ACTIVITY »
Quote the passage of the battleground jobs data article below from "Taken as a whole, the" to "12 months ago.".

Battleground States: A Confusing Mix of Jobs Data
Policy + Politics

Battleground States: A Confusing Mix of Jobs Data

iStockphoto/The Fiscal Times

With the Obama and Romney campaigns sprinting to the Nov. 6 election, each new poll, speech, and economic stat takes on heightened significance—but the state employment figures released Friday offer more confusion than clarity.

The latest September numbers from the Bureau of Labor Statistics can be chopped up in a way to tell whichever story a campaign wants voters to hear. That helps to explain why an election all about the economy actually revolves around likability and how well both candidates relate to voters.

 “The general American public—I think their eyes glaze over,” said David Cohen, a political science professor at the University of Akron in the swing state of Ohio. “They’re pre-disposed to cherry pick.”

The monthly jobs data is drawn from two different surveys (household and establishment) and subject to wide revisions. Here are different ways to parse the Friday numbers from 12 battleground states tracked by RealClearPolitics:

• Nine reported drops from August in the unemployment rate, according to the household survey, so the momentum looks positive for Obama. In averages of polls by RealClearPolitics, Republican Mitt Romney is only ahead in four swing states right now: Colorado, Florida Missouri and North Carolina

• Only half (Iowa, Missouri, Ohio, New Hampshire, Virginia and Wisconsin) had unemployment rates below the 7.8 percent national unemployment rate, which makes the picture looked a bit more mixed for Obama. Colorado, Florida, Michigan, Nevada, North Carolina and Pennsyvlania are still laggards.
• Four (Iowa, Michigan, Ohio and New Hampshire) suffered net job losses, according to the establishment survey, a decline that Romney could potentially exploit.

Taken as a whole, the numbers point toward what voters already know inherently: the recovery from the 2008 crisis has been tenuous, slow and uneven. Nevada—a state crippled by the burst of the housing bubble—has an atrocious unemployment rate of 11.8 percent, but it’s much better than the 13.6 percent of 12 months ago.

None of that progress gets mentioned in a recent Nevada ad for Republican Mitt Romney that features former NBA player Greg Anthony, who was born and in the Las Vegas area.
“When you look at unemployment, it’s probably the highest in the country—double digits, right now,” Anthony says in the television spot. “I voted for Barack Obama, thought he would be a centrist. I really lost faith in him. I’m supporting Mitt Romney. He’s a no excuse kind of guy.”

Nevada’s unemployment rate is the highest in the nation, unless Puerto Rico—at 13.6 percent—is included. So when choosing between interpretations of the Nevada jobs numbers, Republicans are apt to compare them to the national average, while Democrats rely on the positive trend of the past year. The political conclusions are easily baked into the data.

“Unless there’s a tremendous sea change,” Cohen said, “there’s not a lot at this point that’s going to change people’s opinion about the economy.”

GIVEN DATA »
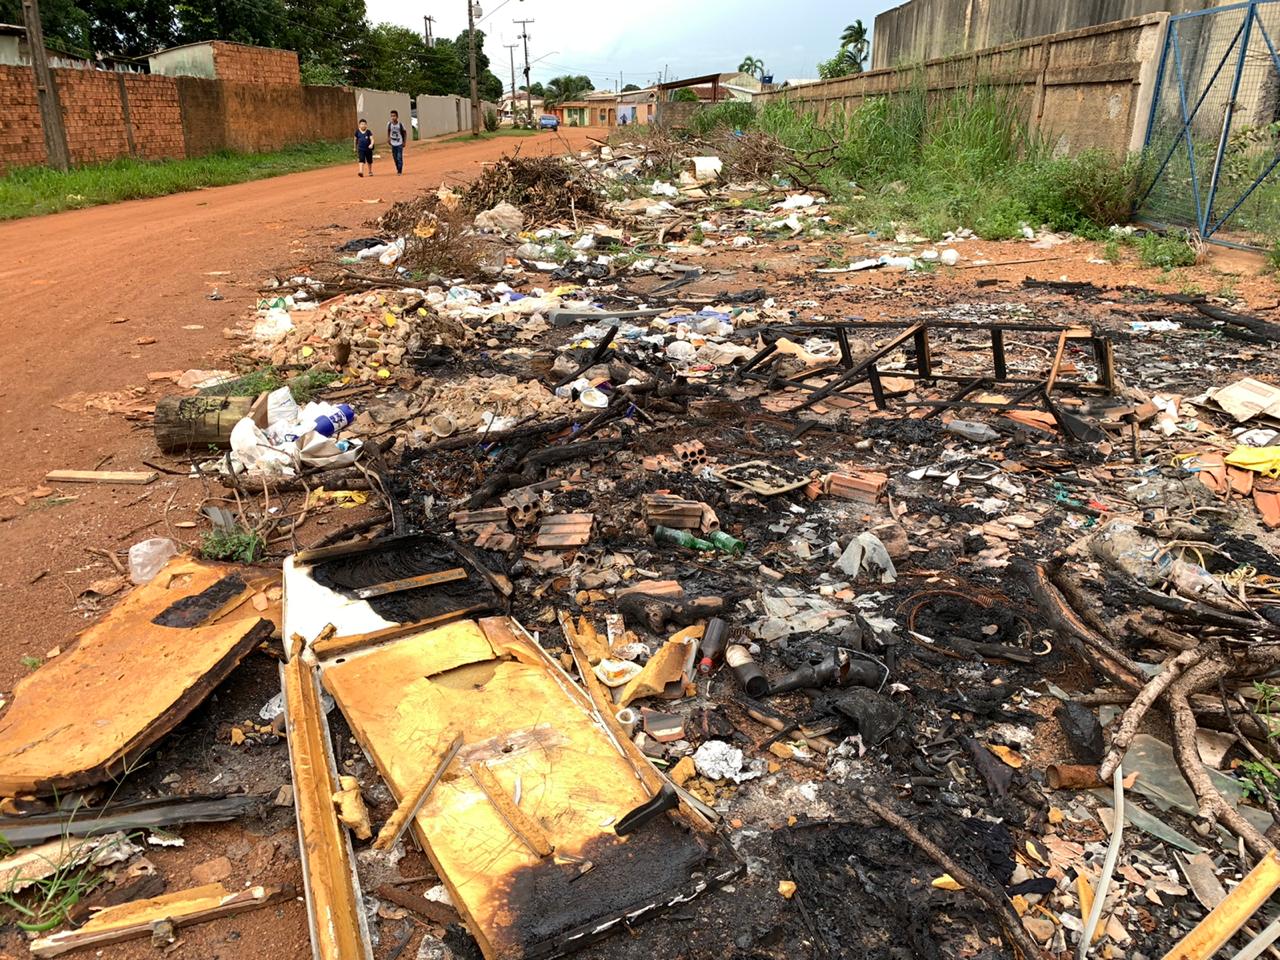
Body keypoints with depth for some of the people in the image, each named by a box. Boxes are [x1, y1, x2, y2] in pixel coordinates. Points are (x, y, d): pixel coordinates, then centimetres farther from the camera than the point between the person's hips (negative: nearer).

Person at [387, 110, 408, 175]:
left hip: (399, 144, -3)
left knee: (399, 158, -7)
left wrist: (404, 142, -3)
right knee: (395, 158, 8)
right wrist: (388, 138, 4)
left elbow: (405, 133, -1)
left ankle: (400, 171, 2)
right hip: (393, 144, 3)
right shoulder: (389, 124, -6)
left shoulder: (400, 124, -13)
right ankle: (398, 170, 24)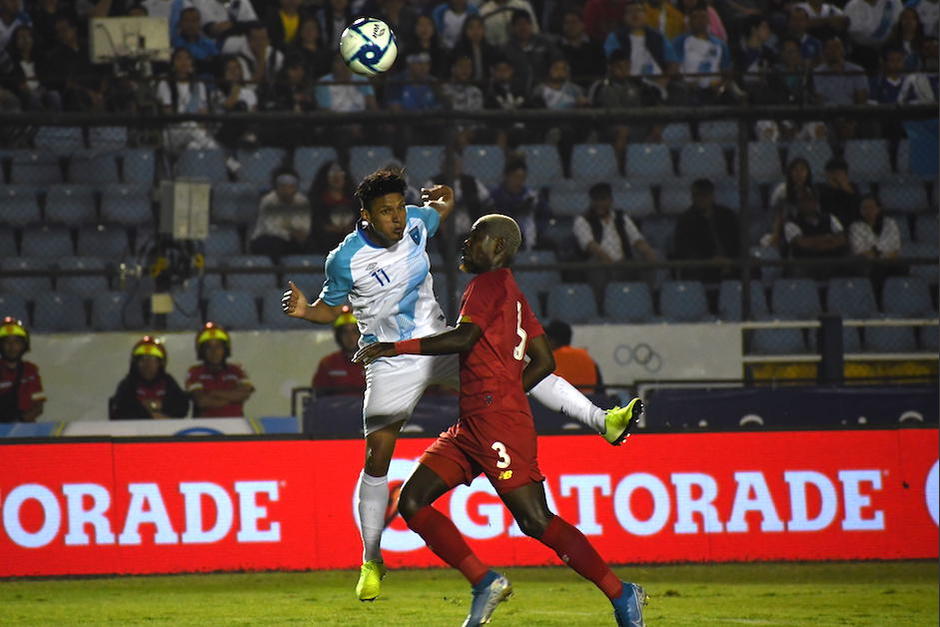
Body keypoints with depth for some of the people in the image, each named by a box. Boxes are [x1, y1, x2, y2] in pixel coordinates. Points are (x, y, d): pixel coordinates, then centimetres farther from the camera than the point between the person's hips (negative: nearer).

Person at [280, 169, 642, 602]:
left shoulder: (415, 222, -6)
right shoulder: (346, 260, -17)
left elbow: (438, 213, 19)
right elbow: (330, 308, -2)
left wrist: (444, 200, -4)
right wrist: (303, 310, -24)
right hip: (390, 363, -4)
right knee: (377, 459, -3)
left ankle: (603, 421, -7)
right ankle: (371, 562, 10)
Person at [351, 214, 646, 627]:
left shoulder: (491, 283, -5)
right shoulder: (512, 294, 23)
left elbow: (465, 337, -20)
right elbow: (544, 361, 23)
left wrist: (396, 348, -17)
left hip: (497, 422, -10)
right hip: (471, 426, 10)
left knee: (536, 522, -13)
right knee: (412, 502, 2)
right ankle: (485, 583, -1)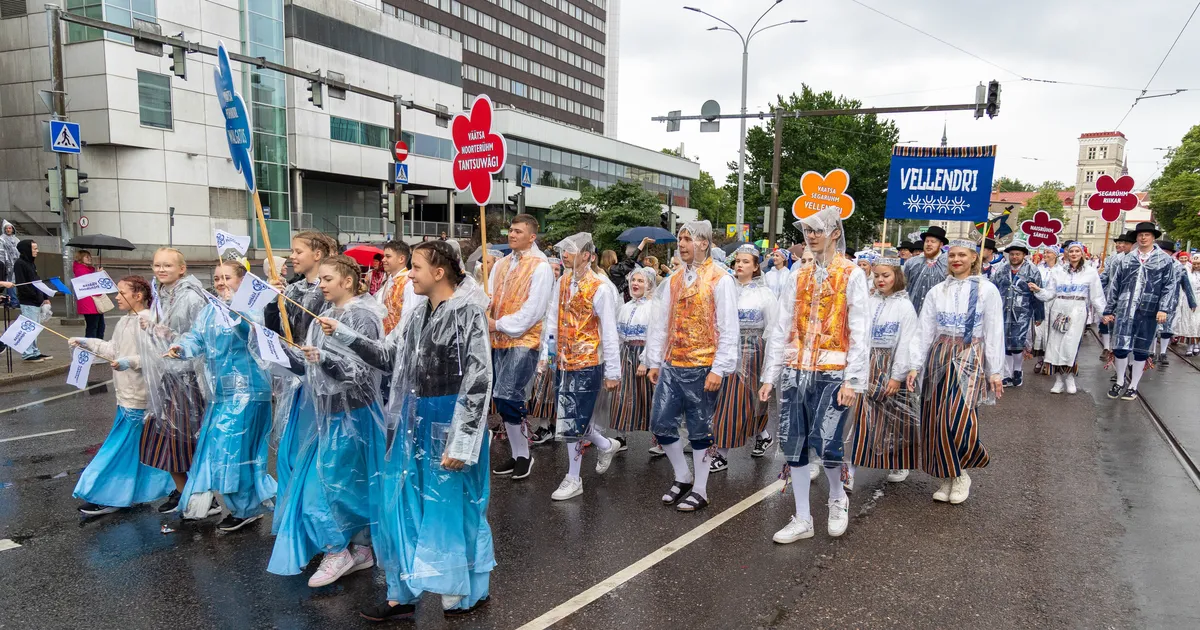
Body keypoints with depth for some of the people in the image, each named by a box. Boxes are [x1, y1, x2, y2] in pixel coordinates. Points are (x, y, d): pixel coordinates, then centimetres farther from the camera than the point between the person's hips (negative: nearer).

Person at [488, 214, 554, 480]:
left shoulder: (540, 267, -7)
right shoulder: (501, 264, 14)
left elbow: (533, 310, -13)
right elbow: (489, 297, 14)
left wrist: (499, 324, -12)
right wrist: (484, 316, -8)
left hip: (523, 341, -7)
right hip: (498, 341, 7)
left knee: (507, 398, -14)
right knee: (501, 399, 9)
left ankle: (523, 455, 4)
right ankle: (517, 454, 22)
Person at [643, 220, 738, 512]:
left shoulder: (720, 280, -7)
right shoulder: (674, 280, 11)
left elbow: (728, 330, -10)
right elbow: (660, 323, 13)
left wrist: (719, 369, -15)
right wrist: (654, 362, 10)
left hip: (702, 368, -6)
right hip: (671, 366, 6)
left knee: (700, 429, 4)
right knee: (660, 424, 7)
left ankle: (700, 490, 19)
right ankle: (683, 477, 27)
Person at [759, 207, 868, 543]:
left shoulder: (852, 275, -2)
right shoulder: (799, 277, 12)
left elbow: (859, 332, -7)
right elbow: (782, 329, 10)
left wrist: (853, 380, -14)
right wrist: (770, 375, 5)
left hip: (832, 373, -5)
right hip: (796, 372, 5)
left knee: (826, 443, -13)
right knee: (794, 445, 5)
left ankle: (837, 497, 20)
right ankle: (802, 519, 18)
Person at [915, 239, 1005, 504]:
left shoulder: (987, 290, 0)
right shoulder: (937, 291, 9)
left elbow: (994, 333, 0)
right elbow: (925, 331, 7)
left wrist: (995, 371, -3)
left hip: (970, 358, -4)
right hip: (939, 357, 4)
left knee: (957, 418, -15)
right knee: (936, 420, 3)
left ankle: (961, 474, 9)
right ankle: (947, 478, 17)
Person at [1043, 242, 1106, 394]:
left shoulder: (1090, 272, 6)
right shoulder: (1057, 271, 9)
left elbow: (1096, 296, 6)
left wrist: (1103, 314, 3)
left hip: (1077, 312, -2)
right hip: (1058, 310, 2)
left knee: (1070, 346, -10)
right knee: (1055, 345, 0)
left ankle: (1070, 377, 9)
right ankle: (1059, 379, 9)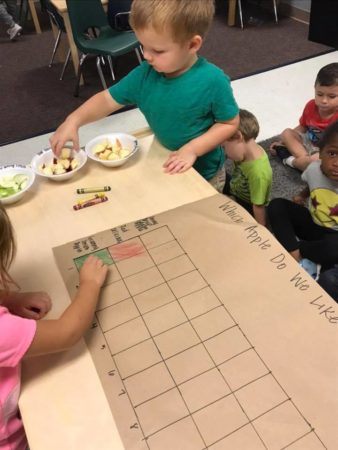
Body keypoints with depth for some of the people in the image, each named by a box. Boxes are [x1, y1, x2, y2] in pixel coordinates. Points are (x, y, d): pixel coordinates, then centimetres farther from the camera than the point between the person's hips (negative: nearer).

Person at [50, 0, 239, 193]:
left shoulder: (213, 81, -27)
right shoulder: (145, 74, -15)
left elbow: (230, 123, -17)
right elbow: (108, 99, -6)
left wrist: (192, 149, -27)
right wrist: (74, 120, -20)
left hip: (204, 173, -4)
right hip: (166, 164, 4)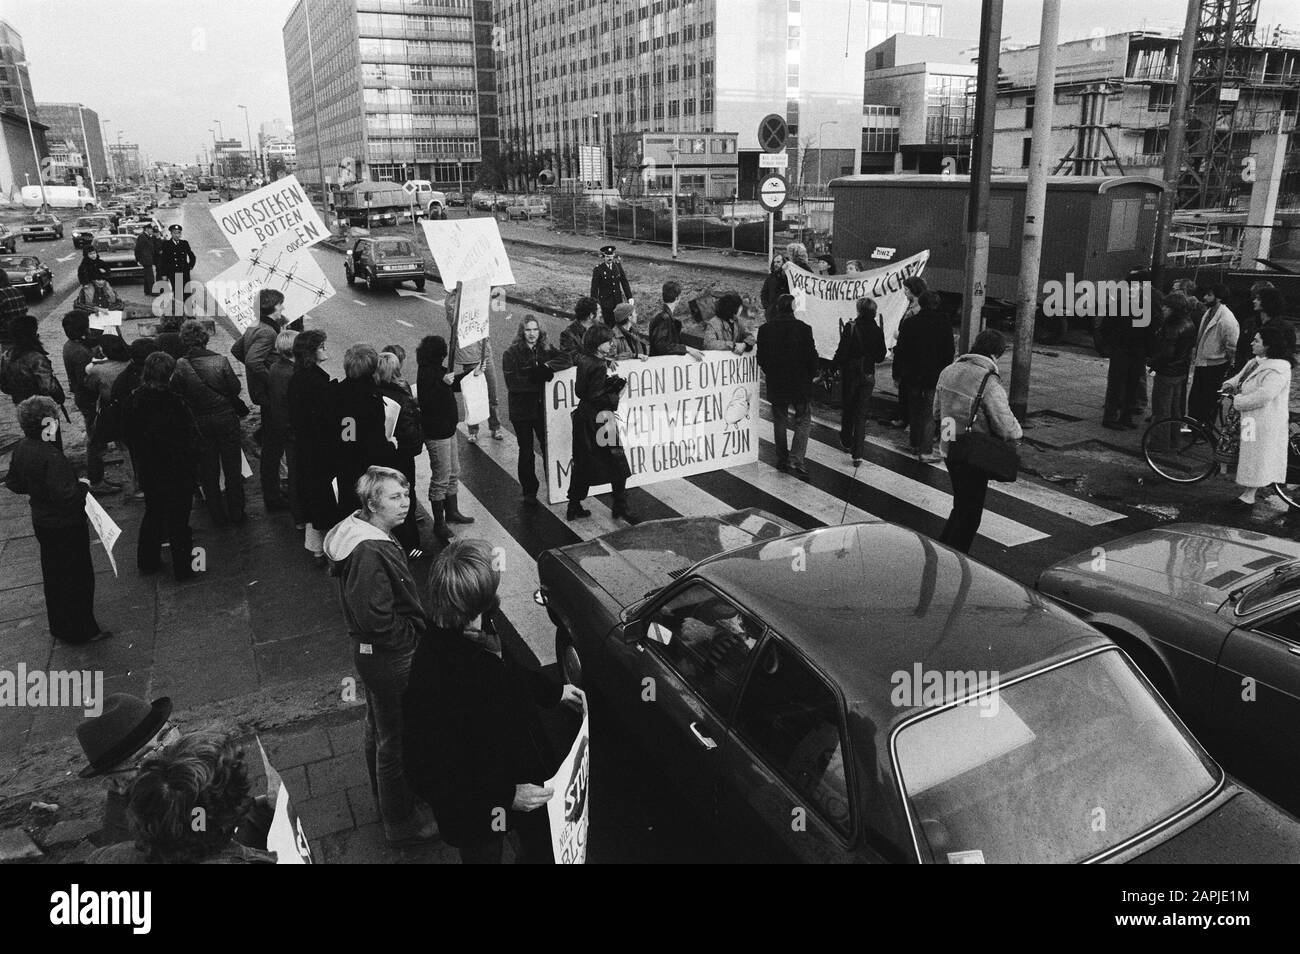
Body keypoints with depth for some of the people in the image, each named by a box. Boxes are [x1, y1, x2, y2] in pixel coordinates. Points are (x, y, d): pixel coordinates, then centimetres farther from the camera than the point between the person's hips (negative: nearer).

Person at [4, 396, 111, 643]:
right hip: (66, 526, -9)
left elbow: (14, 483, 9)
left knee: (53, 576, 23)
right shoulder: (51, 457, -29)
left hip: (41, 521, 9)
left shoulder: (21, 448, -3)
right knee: (78, 577, 6)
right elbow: (66, 497, -32)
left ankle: (59, 627, 38)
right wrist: (82, 485, -14)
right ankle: (81, 630, 18)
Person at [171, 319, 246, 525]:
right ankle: (236, 513, 20)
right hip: (226, 418, 0)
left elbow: (175, 393, -4)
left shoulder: (180, 366, -13)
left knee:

RESPONSE FOR THIS EXERCISE »
Taken as a whole, the numbers point toward what voters already know inherently: the recovery from the 2008 crisis has been tenuous, slow and uneven. Nevada—a state crippled by the burst of the housing bubble—has an atrocious unemployment rate of 11.8 percent, but it’s much better than the 13.6 percent of 12 months ago.